Pose landmark coordinates:
========

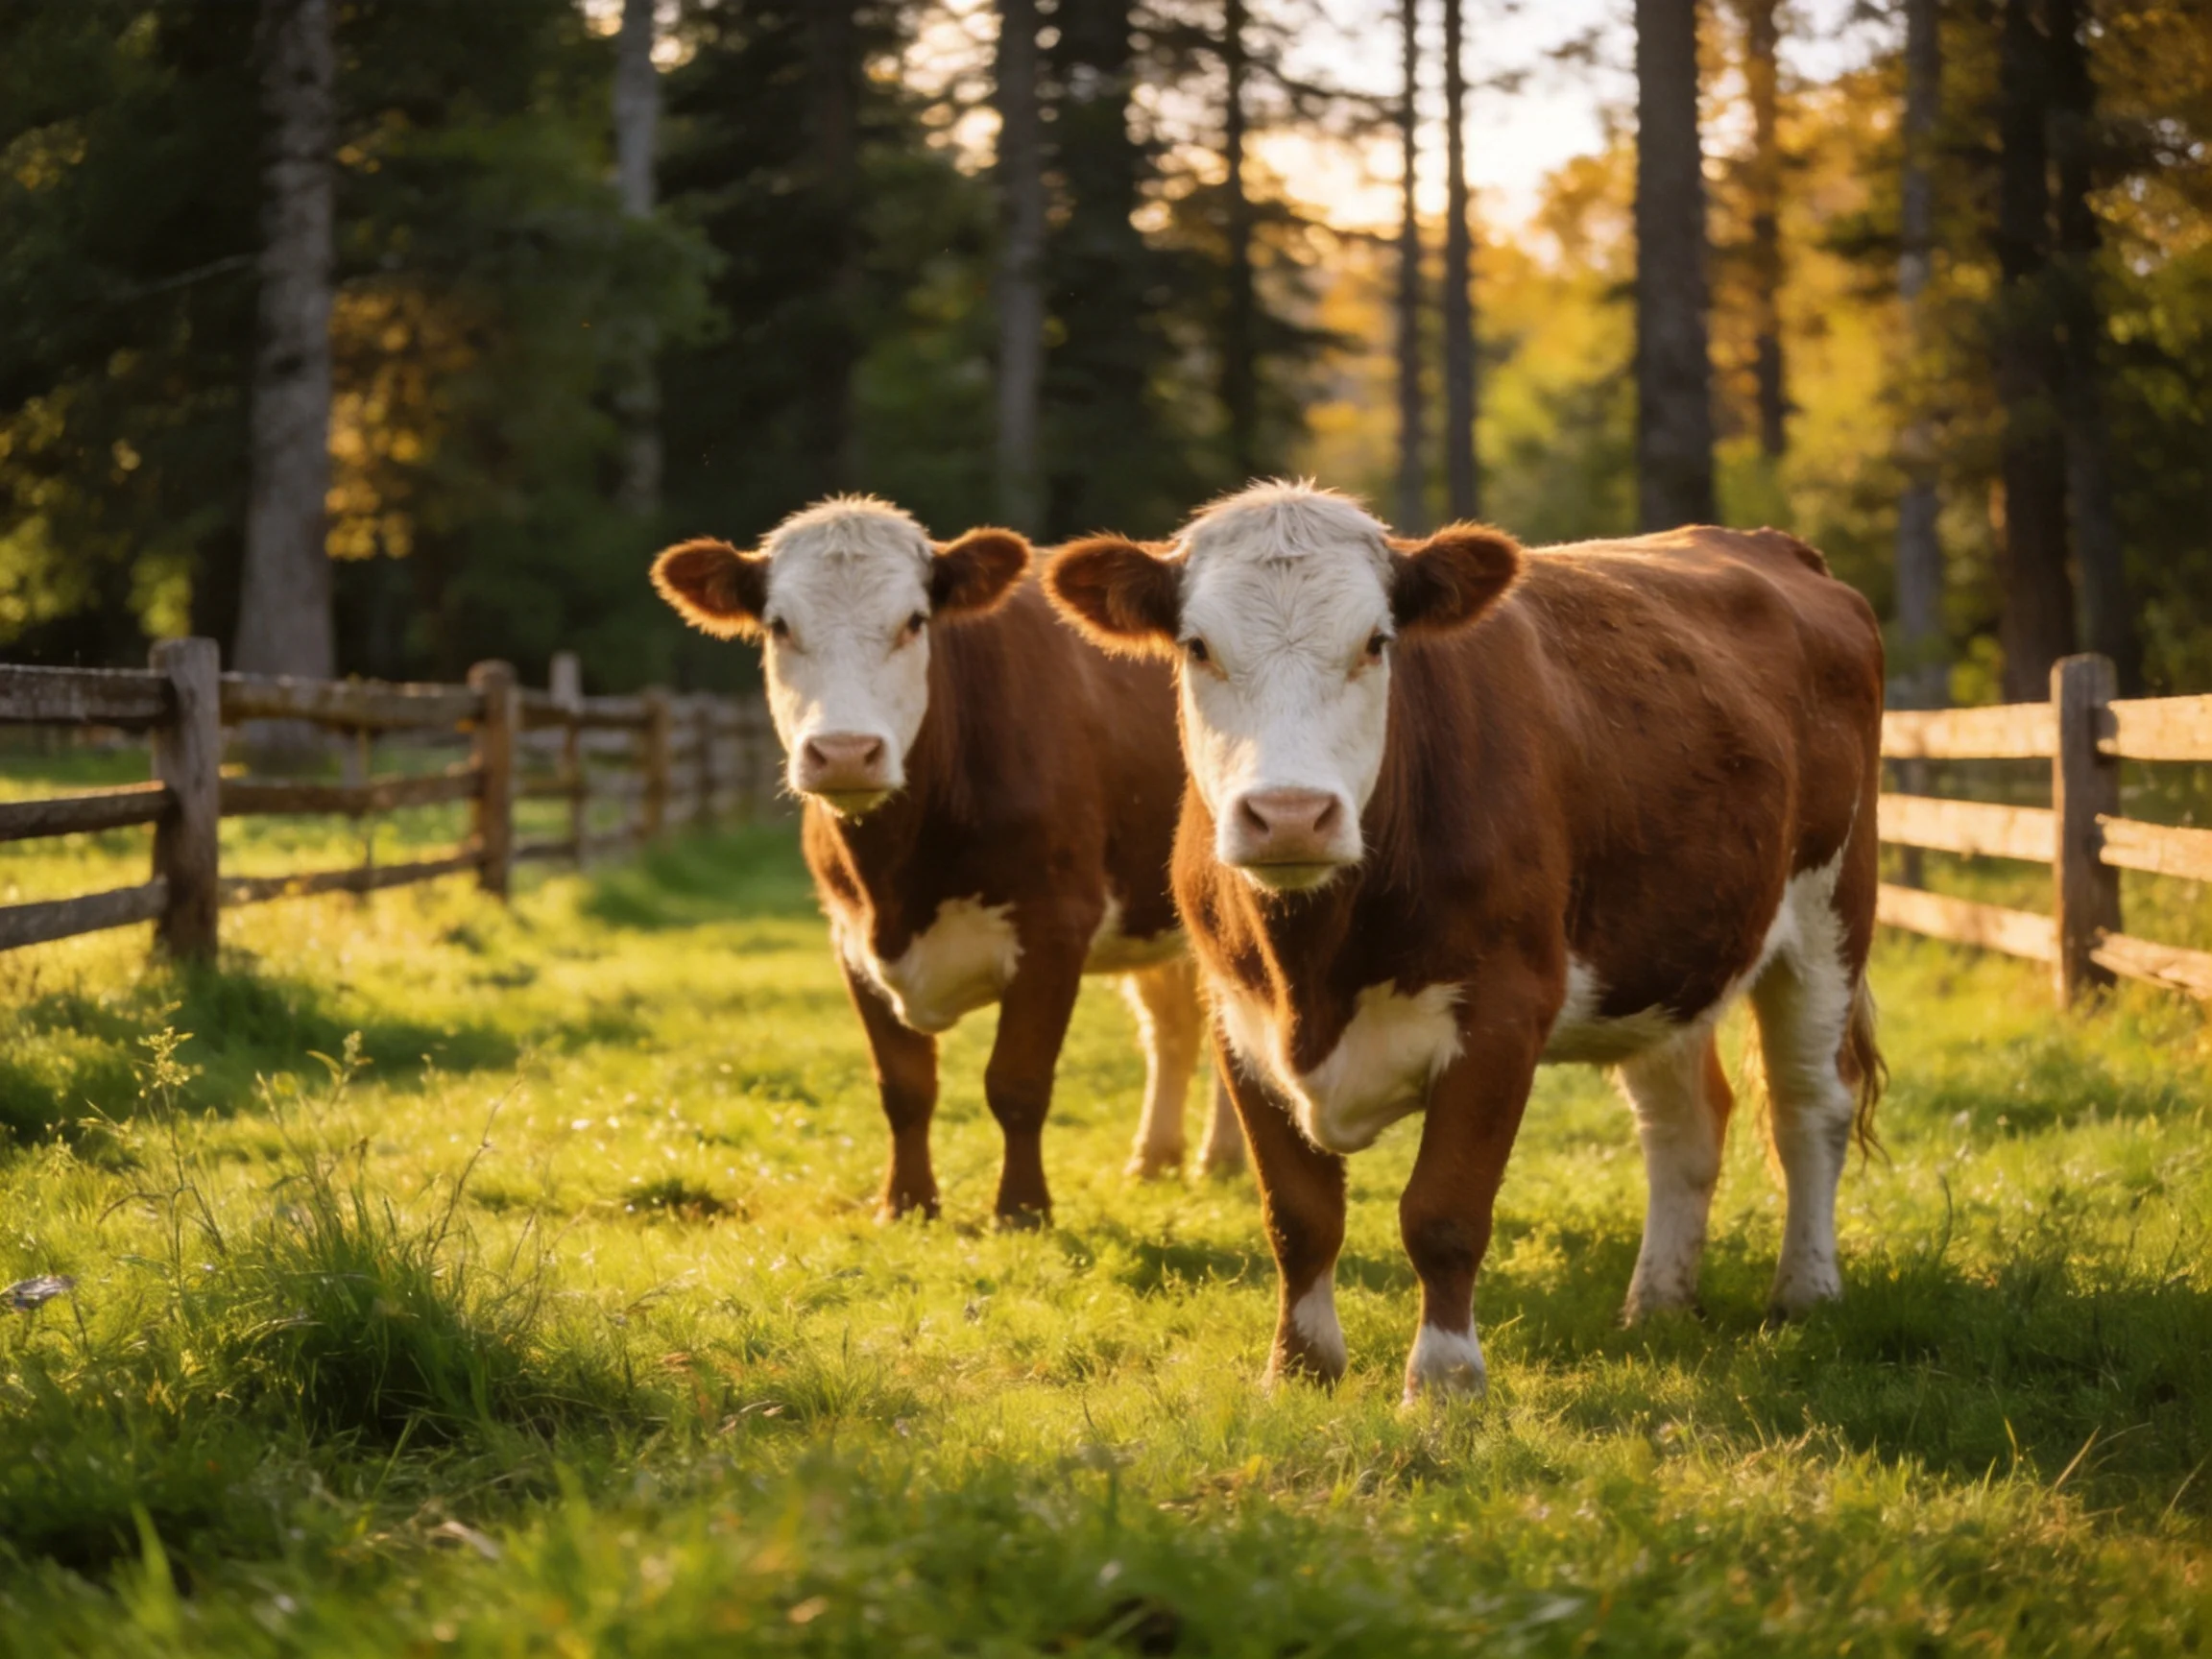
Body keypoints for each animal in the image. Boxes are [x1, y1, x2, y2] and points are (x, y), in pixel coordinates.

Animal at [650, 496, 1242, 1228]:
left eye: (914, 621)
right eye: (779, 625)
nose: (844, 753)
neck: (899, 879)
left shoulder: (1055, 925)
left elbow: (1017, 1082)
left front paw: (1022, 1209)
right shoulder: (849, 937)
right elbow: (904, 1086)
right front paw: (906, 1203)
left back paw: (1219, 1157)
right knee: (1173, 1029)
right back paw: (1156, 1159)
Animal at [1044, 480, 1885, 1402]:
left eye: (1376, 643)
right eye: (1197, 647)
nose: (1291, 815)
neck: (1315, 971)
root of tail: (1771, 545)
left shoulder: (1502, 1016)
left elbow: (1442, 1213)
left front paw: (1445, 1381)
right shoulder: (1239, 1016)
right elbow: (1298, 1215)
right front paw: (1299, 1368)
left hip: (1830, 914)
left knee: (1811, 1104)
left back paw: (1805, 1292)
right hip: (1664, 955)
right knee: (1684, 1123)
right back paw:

========

Find the lines above that include the string "back" and copy them.

left back paw: (1219, 1157)
right back paw: (1156, 1159)
left back paw: (1805, 1292)
right back paw:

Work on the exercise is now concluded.